Sherlock Holmes eut un mouvement ironique.
– Lecoq, dit-il d’un ton irrité, Lecoq était un gaffeur. Il n’avait qu’une chose en sa faveur: son énergie. Ce livre m’a positivement rendu malade. Il s’agissait d’identifier un prisonnier inconnu. Je l’aurais fait, moi, en vingt-quatre heures. Lecoq y a mis un mois ou presque. Cet ouvrage pourrait constituer à l’usage des détectives un livre élémentaire destiné à leur apprendre ce qu’il faut éviter.
Je ressentais quelque indignation de voir ainsi maltraiter deux personnages que j’avais admirés. Je m’avançai jusqu’à la fenêtre et restai là à regarder la rue affairée, en pensant: «Ce garçon-là est peut-être très fort, mais il est certainement très fat.»

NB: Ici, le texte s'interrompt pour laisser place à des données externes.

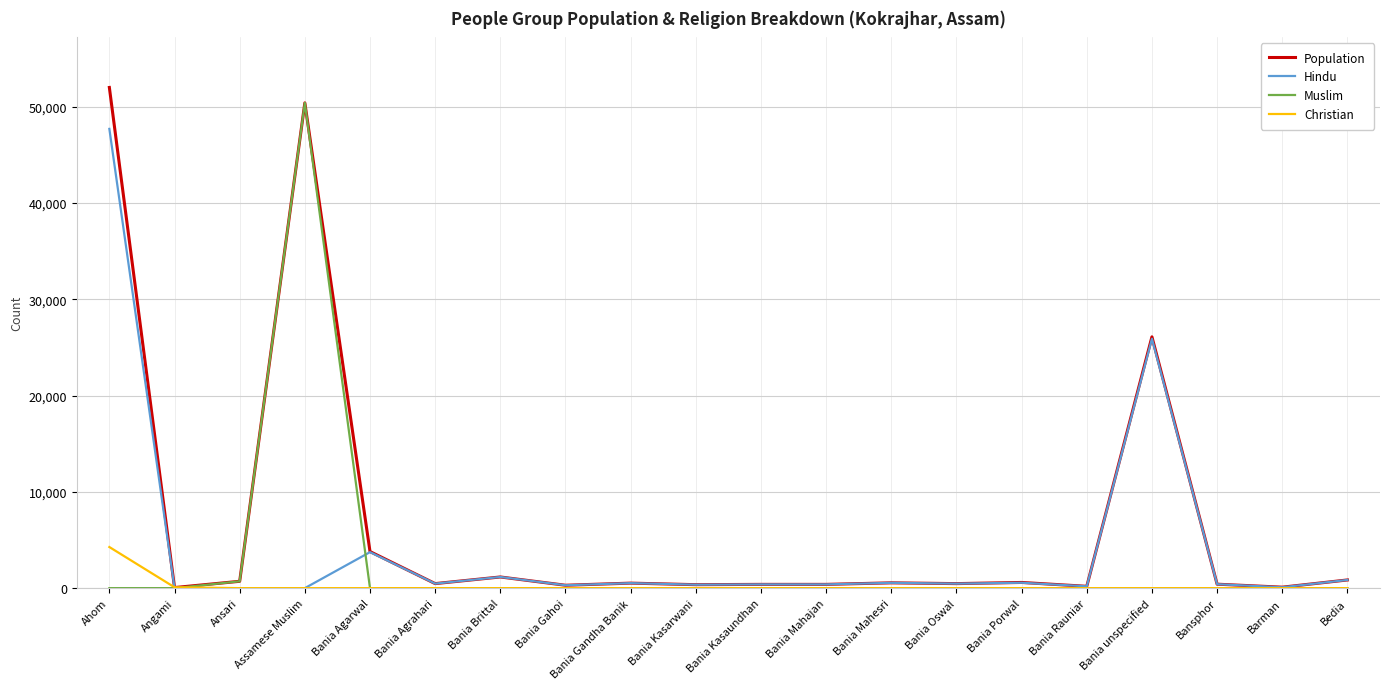

List the series in order of their overall mean, highest first.

Population, Hindu, Muslim, Christian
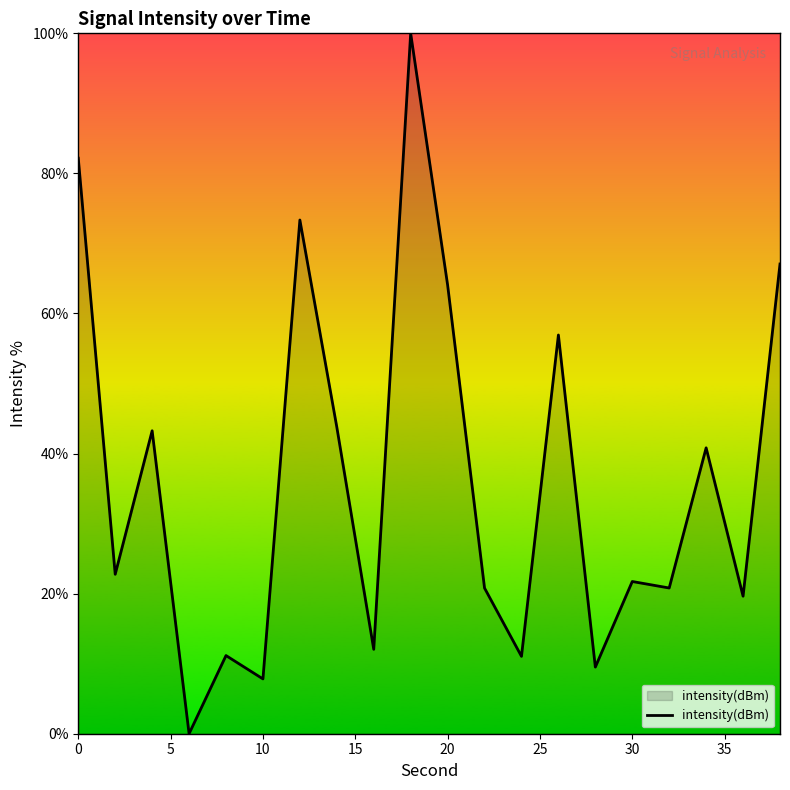

What is the maximum value shown in the chart?

100.0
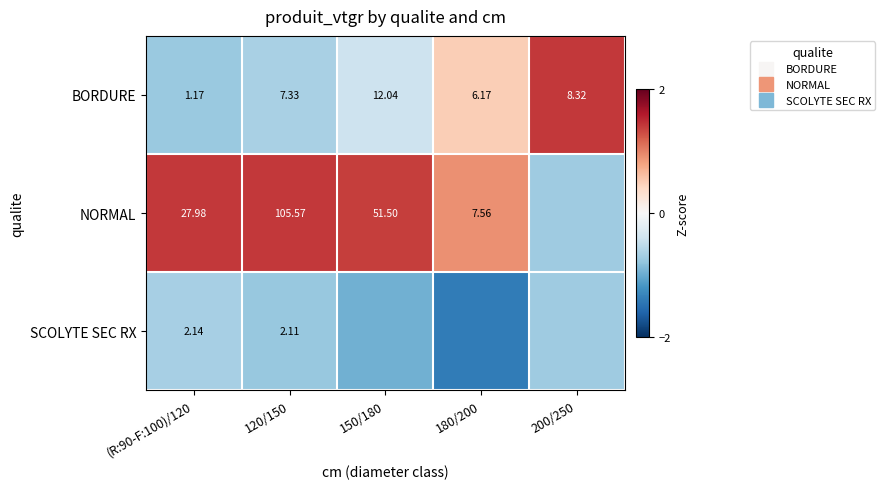

At how many categories does at least one series exceed 0?

5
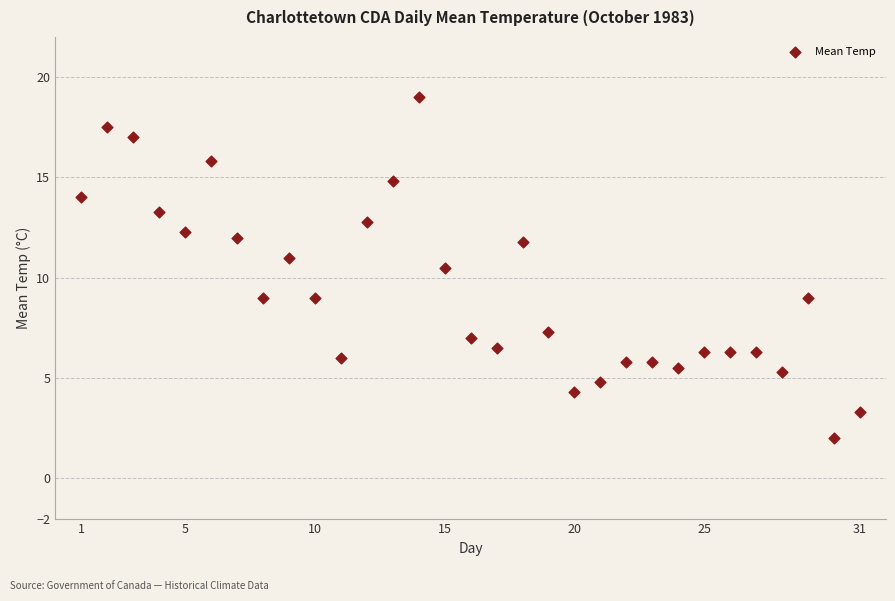

What Y value in the scatter plot is closest to 10?

10.5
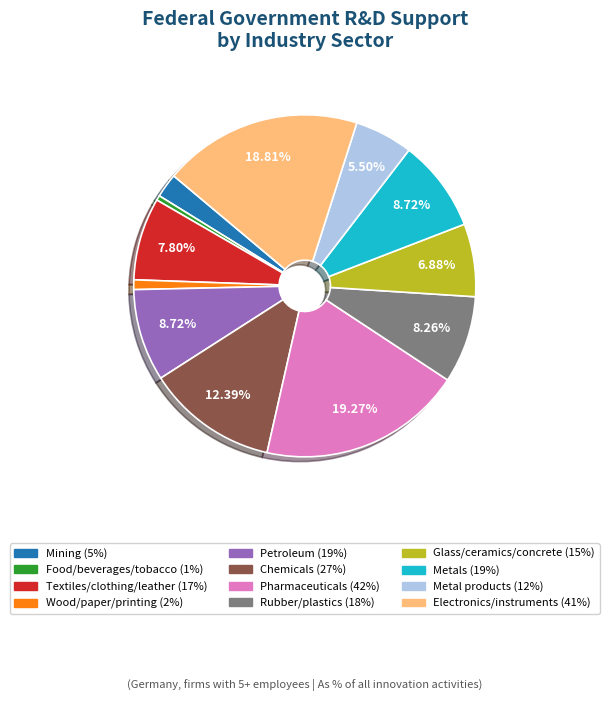

Approximately how many times larger is the value at Rubber/plastics compared to Metal products?

1.5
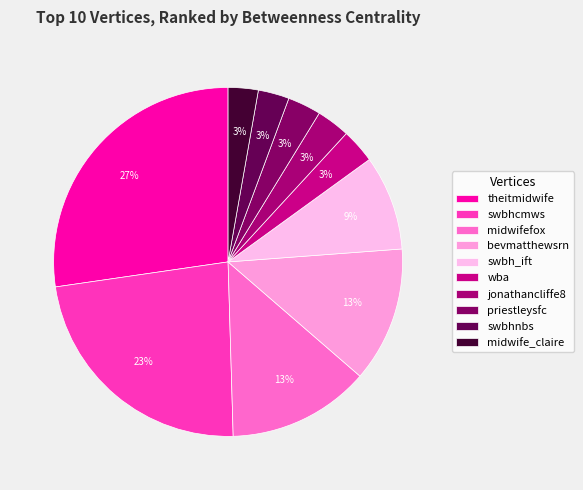

What is the largest slice in the pie chart?

theitmidwife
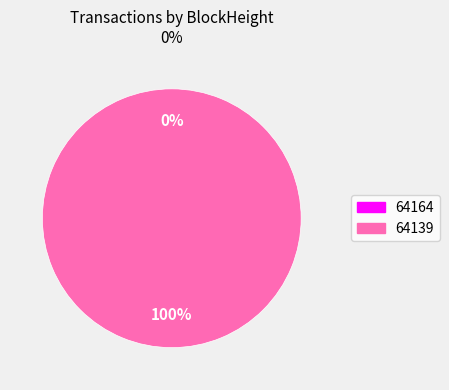

What percentage is the 64139 slice, to the nearest percent?

100%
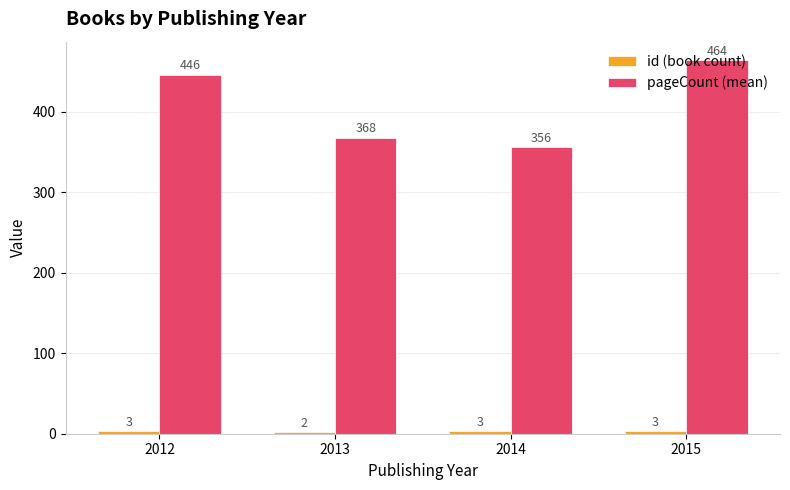

At which category is the sum across all series the highest?

2015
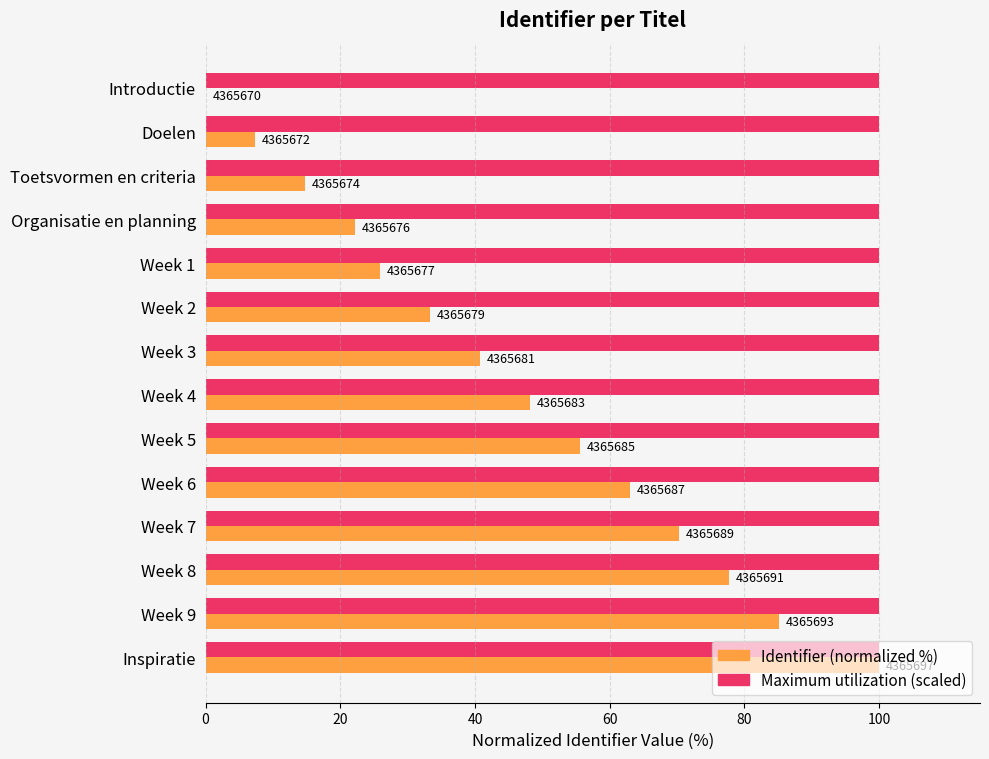

How many data points in Identifier (normalized %) are above 48?

7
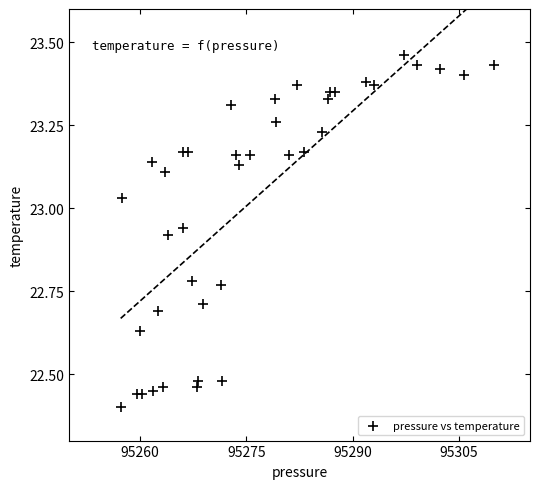

What is the range of X values (max minus min)?

52.7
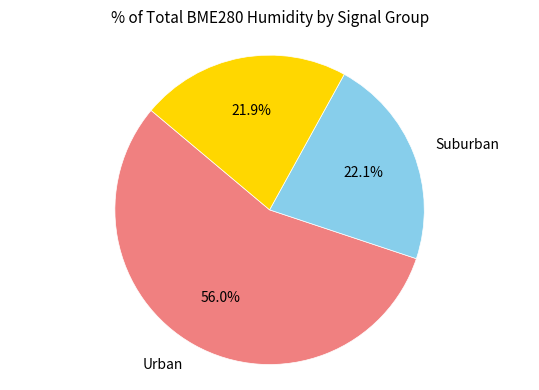

Is there a majority slice in this chart?

Yes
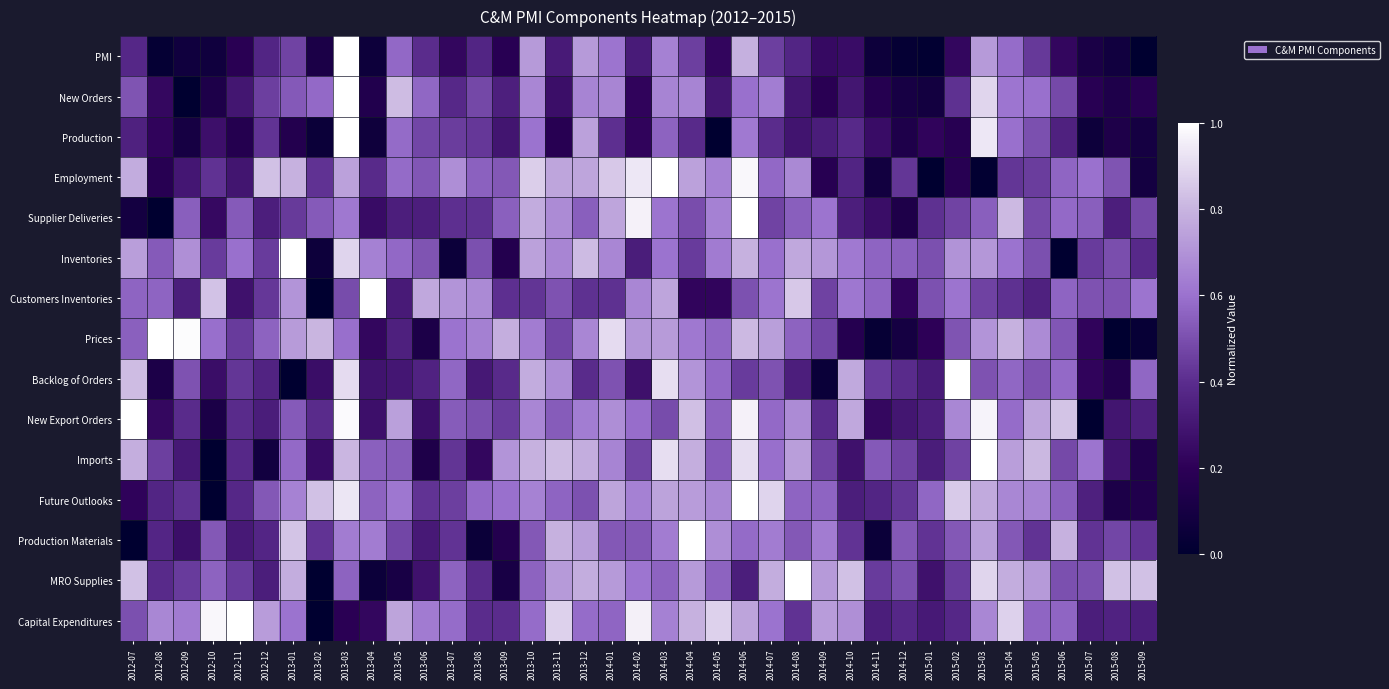

What is the total value across all series at 2013-09?

6.0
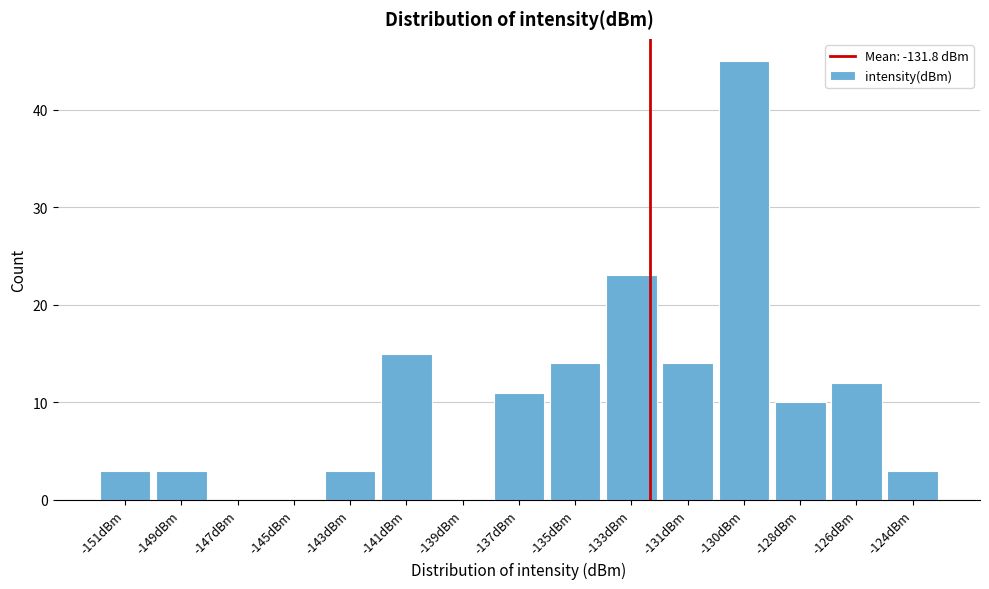

Reading left to right, transcribe all the data shown in this chart.

-151dBm=3	-149dBm=3	-147dBm=0	-145dBm=0	-143dBm=3	-141dBm=15	-139dBm=0	-137dBm=11	-135dBm=14	-133dBm=23	-131dBm=14	-130dBm=45	-128dBm=10	-126dBm=12	-124dBm=3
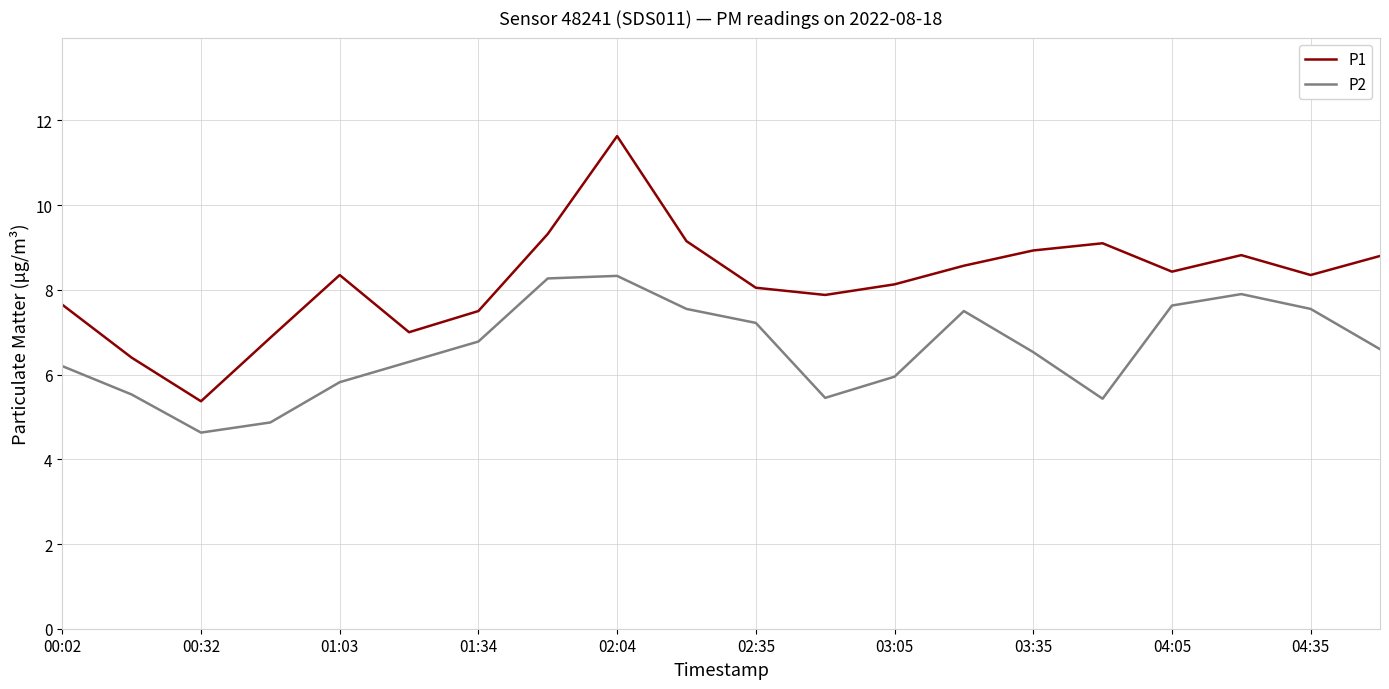

What is the greatest value displayed?

11.6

Il n’y a pas de crimes et il n’y a pas de criminels de nos jours, dit-il d’un ton de regret. À quoi cela sert-il d’avoir un cerveau dans notre profession? Je sais bien que j’ai en moi ce qu’il faut pour que mon nom devienne célèbre. Il n’y a aucun homme, il n’y en a jamais eu qui ait apporté une telle somme d’étude et de talent naturel à la déduction du crime. Et quel en est le résultat? Il n’y a pas de crimes à découvrir; tout au plus quelque maladroite crapulerie ayant des motifs si transparents que même un agent de Scotland Yard y voit clair tout de suite.
Sa manière prétentieuse continuait de m’ennuyer; je crus qu’il valait mieux changer le sujet de la conversation.
– Je me demande ce que cherche ce type là-bas, demandai-je, désignant un grand individu habillé simplement qui suivait l’autre côté de la rue, en examinant anxieusement les numéros.
Il tenait à la main une grande enveloppe bleue et, de toute évidence, portait un message.
– Vous parlez de ce sergent d’infanterie de marine? dit Sherlock Holmes.